Problem to solve
Can you quote every line of text in the material below word for word, leaving out the pictures?

(Entries shown)

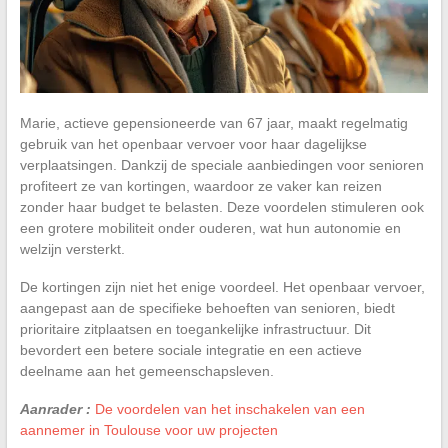
Marie, actieve gepensioneerde van 67 jaar, maakt regelmatig
gebruik van het openbaar vervoer voor haar dagelijkse
verplaatsingen. Dankzij de speciale aanbiedingen voor senioren
profiteert ze van kortingen, waardoor ze vaker kan reizen
zonder haar budget te belasten. Deze voordelen stimuleren ook
een grotere mobiliteit onder ouderen, wat hun autonomie en
welzijn versterkt.
De kortingen zijn niet het enige voordeel. Het openbaar vervoer,
aangepast aan de specifieke behoeften van senioren, biedt
prioritaire zitplaatsen en toegankelijke infrastructuur. Dit
bevordert een betere sociale integratie en een actieve
deelname aan het gemeenschapsleven.
Aanrader :
De voordelen van het inschakelen van een
aannemer in Toulouse voor uw projecten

(End Entries shown)

Solution to this task
Marie, actieve gepensioneerde van 67 jaar, maakt regelmatig
gebruik van het openbaar vervoer voor haar dagelijkse
verplaatsingen. Dankzij de speciale aanbiedingen voor senioren
profiteert ze van kortingen, waardoor ze vaker kan reizen
zonder haar budget te belasten. Deze voordelen stimuleren ook
een grotere mobiliteit onder ouderen, wat hun autonomie en
welzijn versterkt.
De kortingen zijn niet het enige voordeel. Het openbaar vervoer,
aangepast aan de specifieke behoeften van senioren, biedt
prioritaire zitplaatsen en toegankelijke infrastructuur. Dit
bevordert een betere sociale integratie en een actieve
deelname aan het gemeenschapsleven.
Aanrader :
De voordelen van het inschakelen van een
aannemer in Toulouse voor uw projecten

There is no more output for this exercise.